[Exercise brief]: From the line containing "金牛座 - 持续为客户提供专业的支撑产品和解决方案！" down to the last line of the entries, print each line exactly and leave the pictures out.
━━ Records for this task
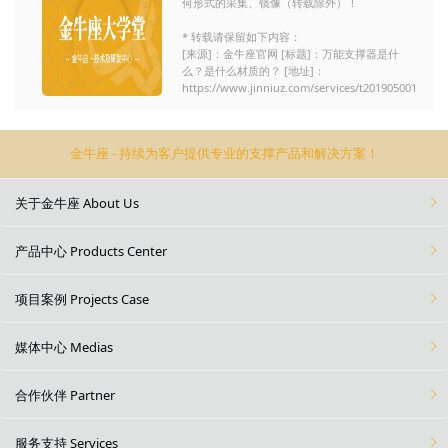
何形式的采集、镜像（转载除外）！
* 转载请保留如下内容：
[来源]：金牛座官网 [标题]：万能支撑器是什
么？是什么材质的？ [地址]：
https://www.jinniuz.com/services/t201905001
金牛座 - 持续为客户提供专业的支撑产品和解决方案！
关于金牛座 About Us
产品中心 Products Center
项目案例 Projects Case
媒体中心 Medias
合作伙伴 Partner
服务支持 Services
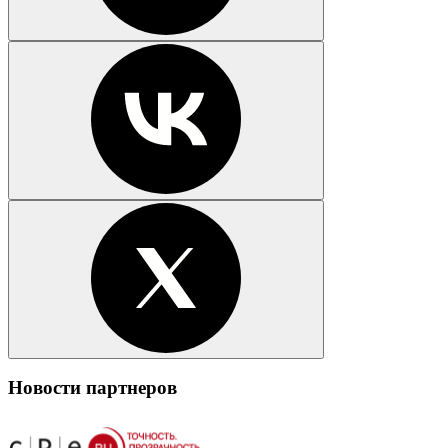
Новости партнеров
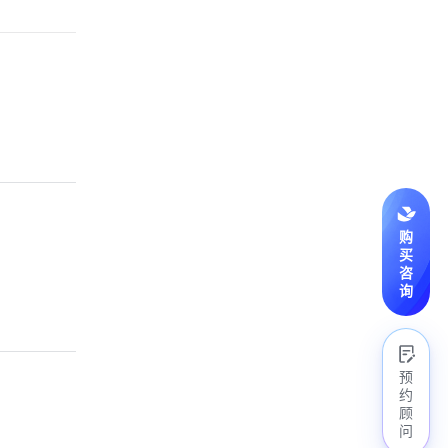
购
买
咨
询
预
约
顾
问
━━━━
[The completed task]:
金牛座 - 持续为客户提供专业的支撑产品和解决方案！
关于金牛座 About Us
产品中心 Products Center
项目案例 Projects Case
媒体中心 Medias
合作伙伴 Partner
服务支持 Services
Новости партнеров
购
买
咨
询
预
约
顾
问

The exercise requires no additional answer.